The Debate We Ought to Have

I had a startling realization while reading a thought provoking blog post from Republican strategist Mindy Finn dissecting Hillary Clinton's debate answer on paid leave policies. 

At the core of many of our economic debates regarding minimum wage, paid leave, mandatory health benefits, and other regulations is a question that we almost never (if ever) debate.

The conservative argument in many of these debates is gee, it would be nice for people to have these things, but stop living in a fantasy land liberals. If government mandates them, we'll force small businesses to cut employees or go out of business, and we'll do real damage to the economy. 

Liberals talk around this argument—they discuss the necessity of a living wage, the way that all other industrialized countries have laws mandating many of these benefits, etc. 

To a large degree, both sides are right.

To pay for new benefits or higher wages, businesses either have to charge consumers more, or if that is not possible, provide such benefits to fewer employees. While some businesses might generate sufficient profit to cover new perks, it seems safe to assume that others would, in fact, have to resort to cutting workers. 

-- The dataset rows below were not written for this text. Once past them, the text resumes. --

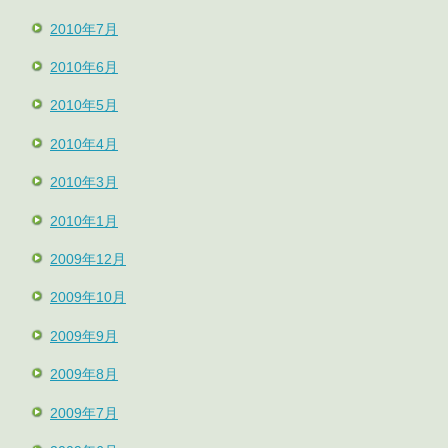
2010年7月
2010年6月
2010年5月
2010年4月
2010年3月
2010年1月
2009年12月
2009年10月
2009年9月
2009年8月
2009年7月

Liberals are also correct that, while it's nice to imagine that a competition for employees will produce businesses voluntarily adopting better compensation packages, in many fields a surplus of workers exists. They are also right that many salaries (or hourly wages) are inadequate, and that the lack of certain benefits places a real hardship upon workers. 

Which brings us to the debate that we really ought to be engaging in as a society: should the goal of our economic policies be to maximize the number of jobs created, or should it be to create fewer, but better, jobs? 

Liberals ought to acknowledge that forcing businesses to adopt greater benefits will lead to a reduction in the workforce. Conservatives ought to acknowledge that sparing businesses from such mandates will lead to more jobs, but jobs that often do not enable people to make ends meet. 

Rather than arguing in circles about individual policy issues (which are important in their own right), we ought to ponder this bigger question that shapes the answers to policy questions. There are legitimate arguments to be made on both sides of the debate. 

Without an answer to this question, however, we're left to talk past each other on many issues. This muddles the situation for voters and policymakers, and frees politicians to resort to pie in the sky sophistry.